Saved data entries
______
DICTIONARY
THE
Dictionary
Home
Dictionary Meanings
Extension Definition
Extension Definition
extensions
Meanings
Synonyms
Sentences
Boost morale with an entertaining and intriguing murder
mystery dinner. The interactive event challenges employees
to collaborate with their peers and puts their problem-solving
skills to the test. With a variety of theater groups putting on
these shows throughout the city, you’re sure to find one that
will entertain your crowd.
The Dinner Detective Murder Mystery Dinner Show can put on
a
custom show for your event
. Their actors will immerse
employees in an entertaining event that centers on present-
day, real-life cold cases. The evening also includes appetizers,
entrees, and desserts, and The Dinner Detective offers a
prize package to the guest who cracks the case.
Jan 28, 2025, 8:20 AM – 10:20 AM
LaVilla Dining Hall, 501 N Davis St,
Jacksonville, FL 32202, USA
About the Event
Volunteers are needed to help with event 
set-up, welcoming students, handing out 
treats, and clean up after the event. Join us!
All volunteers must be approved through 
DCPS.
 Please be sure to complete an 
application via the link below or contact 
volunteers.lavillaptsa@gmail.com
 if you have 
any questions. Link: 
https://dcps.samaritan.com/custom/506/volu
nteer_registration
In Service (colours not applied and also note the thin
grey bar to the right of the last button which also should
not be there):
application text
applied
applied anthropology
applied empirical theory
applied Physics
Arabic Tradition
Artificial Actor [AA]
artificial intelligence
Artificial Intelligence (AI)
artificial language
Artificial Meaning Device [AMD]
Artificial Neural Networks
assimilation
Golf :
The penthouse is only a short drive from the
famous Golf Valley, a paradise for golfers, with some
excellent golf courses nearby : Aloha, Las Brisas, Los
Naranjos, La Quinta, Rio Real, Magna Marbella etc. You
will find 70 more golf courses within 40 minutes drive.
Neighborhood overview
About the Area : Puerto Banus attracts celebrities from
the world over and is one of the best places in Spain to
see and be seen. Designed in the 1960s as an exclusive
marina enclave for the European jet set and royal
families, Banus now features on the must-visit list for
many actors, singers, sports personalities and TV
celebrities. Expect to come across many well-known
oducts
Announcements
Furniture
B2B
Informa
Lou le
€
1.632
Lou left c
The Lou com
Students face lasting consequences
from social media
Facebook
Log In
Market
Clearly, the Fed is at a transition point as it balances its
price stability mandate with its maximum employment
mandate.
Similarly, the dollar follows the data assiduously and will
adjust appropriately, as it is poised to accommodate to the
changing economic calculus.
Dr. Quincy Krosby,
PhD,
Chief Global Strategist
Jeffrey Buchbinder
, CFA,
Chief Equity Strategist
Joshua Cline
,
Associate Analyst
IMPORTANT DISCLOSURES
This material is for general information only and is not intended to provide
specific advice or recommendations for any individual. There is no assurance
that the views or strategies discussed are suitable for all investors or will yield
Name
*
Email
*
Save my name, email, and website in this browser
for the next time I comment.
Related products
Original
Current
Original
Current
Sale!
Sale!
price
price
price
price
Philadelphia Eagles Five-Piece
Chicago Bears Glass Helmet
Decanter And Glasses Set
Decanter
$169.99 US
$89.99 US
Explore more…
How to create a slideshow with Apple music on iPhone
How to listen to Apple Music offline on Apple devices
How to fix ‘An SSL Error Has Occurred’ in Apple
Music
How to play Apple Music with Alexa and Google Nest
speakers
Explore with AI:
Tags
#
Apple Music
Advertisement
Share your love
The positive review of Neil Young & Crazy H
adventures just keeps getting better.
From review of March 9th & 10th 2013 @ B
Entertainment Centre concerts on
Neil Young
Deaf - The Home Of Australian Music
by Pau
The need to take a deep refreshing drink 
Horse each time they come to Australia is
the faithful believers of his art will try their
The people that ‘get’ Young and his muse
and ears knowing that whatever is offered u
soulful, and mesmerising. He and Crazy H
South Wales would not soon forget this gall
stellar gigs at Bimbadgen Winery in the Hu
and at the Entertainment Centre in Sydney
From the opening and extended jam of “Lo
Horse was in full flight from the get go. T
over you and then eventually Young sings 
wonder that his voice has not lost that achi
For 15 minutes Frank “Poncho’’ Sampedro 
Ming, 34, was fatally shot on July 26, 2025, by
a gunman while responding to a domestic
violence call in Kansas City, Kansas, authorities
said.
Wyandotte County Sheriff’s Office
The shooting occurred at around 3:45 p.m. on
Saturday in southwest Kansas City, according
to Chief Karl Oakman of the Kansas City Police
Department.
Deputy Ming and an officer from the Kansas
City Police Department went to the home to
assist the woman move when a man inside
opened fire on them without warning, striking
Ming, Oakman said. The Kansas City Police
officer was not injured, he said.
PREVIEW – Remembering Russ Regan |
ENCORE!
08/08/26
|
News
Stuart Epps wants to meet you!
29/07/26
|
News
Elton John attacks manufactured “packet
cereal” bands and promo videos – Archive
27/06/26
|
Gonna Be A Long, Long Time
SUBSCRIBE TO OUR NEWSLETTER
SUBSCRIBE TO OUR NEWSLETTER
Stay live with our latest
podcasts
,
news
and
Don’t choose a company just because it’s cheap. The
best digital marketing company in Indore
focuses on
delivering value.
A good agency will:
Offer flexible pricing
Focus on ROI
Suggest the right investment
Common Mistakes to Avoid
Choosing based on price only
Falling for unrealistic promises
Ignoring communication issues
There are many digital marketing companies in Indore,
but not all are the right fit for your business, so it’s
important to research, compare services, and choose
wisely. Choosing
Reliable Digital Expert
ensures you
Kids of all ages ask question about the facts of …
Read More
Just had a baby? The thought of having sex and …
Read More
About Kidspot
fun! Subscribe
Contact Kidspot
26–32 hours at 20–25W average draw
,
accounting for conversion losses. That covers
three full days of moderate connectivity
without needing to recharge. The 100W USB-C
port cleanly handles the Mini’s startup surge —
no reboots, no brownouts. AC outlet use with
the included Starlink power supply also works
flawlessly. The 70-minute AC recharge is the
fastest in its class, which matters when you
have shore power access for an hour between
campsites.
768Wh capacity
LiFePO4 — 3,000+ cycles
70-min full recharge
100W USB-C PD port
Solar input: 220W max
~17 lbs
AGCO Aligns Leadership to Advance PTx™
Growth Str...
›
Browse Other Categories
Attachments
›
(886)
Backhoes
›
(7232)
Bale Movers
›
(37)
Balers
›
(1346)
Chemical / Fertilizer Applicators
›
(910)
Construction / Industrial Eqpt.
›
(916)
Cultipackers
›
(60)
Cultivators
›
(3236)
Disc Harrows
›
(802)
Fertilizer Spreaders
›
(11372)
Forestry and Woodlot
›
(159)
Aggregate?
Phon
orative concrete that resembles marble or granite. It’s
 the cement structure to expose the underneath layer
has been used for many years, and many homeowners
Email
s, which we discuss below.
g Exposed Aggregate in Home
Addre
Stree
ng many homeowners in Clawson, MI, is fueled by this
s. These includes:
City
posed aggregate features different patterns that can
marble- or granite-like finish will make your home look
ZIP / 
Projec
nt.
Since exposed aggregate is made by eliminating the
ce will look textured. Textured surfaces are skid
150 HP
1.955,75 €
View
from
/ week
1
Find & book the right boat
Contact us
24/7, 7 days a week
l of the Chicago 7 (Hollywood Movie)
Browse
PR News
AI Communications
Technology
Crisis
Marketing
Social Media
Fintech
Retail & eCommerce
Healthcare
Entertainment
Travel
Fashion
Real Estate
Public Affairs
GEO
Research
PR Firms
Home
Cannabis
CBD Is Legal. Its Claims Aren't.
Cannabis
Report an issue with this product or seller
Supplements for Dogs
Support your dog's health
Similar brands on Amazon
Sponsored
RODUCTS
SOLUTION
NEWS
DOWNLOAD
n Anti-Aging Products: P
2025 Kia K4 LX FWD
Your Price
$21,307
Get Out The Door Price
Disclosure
______
__Your task__
Tally the lines in these entries that have the string "Apple" in them, then answer with the count and nothing else.

__Completed exercise__
5